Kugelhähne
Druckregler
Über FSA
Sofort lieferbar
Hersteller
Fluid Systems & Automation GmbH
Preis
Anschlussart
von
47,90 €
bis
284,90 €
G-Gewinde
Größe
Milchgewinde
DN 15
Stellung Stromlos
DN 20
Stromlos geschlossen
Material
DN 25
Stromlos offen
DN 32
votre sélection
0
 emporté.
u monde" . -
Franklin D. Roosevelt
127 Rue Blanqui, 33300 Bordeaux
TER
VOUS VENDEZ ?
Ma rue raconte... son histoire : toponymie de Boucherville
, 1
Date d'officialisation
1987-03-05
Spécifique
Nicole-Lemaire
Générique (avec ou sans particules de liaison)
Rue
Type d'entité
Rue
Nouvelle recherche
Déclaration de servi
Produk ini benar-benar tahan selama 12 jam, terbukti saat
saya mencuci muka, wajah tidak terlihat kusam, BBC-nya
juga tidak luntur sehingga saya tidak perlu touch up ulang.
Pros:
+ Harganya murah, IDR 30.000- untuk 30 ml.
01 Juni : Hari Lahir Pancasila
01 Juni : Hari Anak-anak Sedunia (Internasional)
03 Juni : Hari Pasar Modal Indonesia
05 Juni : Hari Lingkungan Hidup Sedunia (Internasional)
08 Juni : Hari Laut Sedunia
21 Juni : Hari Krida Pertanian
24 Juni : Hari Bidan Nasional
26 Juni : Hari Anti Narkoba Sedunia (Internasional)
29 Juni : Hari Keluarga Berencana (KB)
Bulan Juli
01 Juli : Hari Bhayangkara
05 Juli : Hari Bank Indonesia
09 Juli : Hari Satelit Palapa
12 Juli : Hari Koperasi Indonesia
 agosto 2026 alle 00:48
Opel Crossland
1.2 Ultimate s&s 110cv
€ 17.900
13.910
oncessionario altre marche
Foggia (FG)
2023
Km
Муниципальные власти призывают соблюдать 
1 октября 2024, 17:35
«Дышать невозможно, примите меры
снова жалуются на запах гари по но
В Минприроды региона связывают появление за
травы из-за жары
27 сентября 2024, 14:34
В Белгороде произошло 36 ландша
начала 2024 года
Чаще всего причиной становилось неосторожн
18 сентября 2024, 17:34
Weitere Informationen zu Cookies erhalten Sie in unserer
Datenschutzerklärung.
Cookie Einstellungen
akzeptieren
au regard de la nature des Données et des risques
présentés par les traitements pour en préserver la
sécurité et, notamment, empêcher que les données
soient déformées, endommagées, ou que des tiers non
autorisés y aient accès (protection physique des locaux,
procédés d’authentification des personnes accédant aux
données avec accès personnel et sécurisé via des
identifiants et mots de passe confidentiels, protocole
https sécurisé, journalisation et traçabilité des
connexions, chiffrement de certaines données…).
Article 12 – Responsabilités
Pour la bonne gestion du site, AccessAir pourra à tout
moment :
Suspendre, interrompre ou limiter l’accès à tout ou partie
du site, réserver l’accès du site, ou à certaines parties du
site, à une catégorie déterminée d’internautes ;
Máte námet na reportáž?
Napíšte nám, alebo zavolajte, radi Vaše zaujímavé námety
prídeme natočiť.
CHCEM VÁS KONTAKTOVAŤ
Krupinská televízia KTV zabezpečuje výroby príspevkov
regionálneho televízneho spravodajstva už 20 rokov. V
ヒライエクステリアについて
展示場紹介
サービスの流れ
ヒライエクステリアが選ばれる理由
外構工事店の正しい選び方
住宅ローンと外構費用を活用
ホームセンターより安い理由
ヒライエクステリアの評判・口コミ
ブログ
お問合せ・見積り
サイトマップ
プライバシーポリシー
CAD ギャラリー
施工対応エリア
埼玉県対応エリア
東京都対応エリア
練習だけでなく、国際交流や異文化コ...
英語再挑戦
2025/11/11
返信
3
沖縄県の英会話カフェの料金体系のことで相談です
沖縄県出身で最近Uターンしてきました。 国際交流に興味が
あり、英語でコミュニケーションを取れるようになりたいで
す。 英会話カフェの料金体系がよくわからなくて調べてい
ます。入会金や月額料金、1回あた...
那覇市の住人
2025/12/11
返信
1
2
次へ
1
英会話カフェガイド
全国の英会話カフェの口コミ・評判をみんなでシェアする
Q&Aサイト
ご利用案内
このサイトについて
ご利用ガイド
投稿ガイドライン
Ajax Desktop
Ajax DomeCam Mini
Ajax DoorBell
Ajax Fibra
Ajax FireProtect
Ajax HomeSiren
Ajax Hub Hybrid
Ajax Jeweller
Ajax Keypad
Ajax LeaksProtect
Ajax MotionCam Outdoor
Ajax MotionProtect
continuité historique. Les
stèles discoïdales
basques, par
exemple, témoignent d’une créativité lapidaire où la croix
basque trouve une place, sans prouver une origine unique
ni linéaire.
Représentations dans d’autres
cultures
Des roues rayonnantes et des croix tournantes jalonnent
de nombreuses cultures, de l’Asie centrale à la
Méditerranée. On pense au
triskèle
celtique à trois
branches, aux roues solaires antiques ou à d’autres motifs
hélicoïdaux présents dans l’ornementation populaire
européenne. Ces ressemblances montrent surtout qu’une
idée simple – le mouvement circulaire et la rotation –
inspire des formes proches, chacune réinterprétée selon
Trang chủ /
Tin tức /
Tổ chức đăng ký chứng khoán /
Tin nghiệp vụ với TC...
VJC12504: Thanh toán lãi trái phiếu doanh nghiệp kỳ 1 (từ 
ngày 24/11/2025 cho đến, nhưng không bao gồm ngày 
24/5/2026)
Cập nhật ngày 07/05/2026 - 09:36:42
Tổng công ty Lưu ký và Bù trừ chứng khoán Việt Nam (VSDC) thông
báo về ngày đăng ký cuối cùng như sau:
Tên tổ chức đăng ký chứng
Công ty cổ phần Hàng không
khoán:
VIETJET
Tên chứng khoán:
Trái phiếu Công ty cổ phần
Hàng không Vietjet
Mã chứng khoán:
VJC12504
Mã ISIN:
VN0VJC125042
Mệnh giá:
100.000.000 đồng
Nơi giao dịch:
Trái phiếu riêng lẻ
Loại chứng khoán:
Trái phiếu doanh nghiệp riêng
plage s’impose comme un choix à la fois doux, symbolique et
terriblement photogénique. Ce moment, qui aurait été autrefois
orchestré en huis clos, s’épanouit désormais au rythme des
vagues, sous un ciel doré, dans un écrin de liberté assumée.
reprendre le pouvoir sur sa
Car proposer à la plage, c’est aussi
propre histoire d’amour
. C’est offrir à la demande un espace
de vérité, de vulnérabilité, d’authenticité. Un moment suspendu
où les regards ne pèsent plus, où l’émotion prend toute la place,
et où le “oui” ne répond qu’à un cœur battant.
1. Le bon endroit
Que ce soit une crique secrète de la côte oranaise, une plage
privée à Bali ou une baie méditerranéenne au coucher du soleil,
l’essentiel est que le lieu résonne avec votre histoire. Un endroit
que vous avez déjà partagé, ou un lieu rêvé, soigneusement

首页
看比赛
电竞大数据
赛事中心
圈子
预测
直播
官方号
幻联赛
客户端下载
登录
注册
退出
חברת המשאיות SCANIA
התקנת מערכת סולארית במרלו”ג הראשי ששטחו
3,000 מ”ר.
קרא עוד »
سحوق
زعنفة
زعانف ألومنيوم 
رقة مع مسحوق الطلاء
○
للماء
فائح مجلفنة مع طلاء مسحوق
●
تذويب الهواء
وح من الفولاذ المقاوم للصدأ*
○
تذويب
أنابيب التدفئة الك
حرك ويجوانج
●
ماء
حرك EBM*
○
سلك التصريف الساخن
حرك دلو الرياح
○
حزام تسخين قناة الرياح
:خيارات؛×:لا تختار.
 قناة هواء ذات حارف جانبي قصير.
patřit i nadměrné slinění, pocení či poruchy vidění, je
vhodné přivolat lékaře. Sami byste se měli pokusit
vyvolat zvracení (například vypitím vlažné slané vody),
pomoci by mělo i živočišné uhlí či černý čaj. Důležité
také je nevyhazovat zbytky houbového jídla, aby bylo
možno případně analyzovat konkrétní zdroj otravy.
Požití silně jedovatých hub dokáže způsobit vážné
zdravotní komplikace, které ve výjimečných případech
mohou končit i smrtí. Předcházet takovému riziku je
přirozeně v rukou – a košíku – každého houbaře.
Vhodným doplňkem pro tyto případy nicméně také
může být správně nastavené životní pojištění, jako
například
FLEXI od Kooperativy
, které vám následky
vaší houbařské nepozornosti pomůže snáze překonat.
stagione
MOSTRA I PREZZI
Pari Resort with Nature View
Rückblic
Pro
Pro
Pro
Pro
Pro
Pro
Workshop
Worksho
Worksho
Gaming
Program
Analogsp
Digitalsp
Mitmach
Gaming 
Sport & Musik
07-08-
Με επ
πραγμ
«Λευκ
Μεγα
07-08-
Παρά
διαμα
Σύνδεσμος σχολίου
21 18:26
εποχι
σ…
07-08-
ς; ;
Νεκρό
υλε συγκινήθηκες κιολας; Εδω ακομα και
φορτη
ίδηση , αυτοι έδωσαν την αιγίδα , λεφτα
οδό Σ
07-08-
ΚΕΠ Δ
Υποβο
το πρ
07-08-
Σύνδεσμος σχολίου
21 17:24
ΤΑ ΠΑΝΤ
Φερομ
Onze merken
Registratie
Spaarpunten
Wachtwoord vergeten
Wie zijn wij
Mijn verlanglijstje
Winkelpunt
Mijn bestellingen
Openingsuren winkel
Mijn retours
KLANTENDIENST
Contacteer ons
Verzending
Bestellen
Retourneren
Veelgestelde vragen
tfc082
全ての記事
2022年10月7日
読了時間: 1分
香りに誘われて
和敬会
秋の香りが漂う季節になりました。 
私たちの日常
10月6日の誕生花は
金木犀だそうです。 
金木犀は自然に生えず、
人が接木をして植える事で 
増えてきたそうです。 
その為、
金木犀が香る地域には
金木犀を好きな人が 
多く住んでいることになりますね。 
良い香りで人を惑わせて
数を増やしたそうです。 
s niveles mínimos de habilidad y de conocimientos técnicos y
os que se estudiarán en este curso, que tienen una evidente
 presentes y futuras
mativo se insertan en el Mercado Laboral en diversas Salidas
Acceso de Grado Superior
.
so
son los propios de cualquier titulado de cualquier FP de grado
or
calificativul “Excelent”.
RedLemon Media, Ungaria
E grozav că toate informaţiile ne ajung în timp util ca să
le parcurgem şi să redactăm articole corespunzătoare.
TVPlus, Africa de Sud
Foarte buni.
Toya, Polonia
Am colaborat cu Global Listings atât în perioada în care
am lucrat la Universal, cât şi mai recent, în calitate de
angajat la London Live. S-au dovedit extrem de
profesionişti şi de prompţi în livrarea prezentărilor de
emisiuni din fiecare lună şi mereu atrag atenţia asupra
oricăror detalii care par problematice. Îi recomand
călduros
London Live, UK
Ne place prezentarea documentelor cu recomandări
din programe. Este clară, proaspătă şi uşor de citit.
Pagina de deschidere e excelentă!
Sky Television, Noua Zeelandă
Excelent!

-*-*-

▶ _Task statement_: For each line above that includes "Stromlos", make a copy.

▶ _Result of this exercise_:
Stellung Stromlos
Stromlos geschlossen
Stromlos offen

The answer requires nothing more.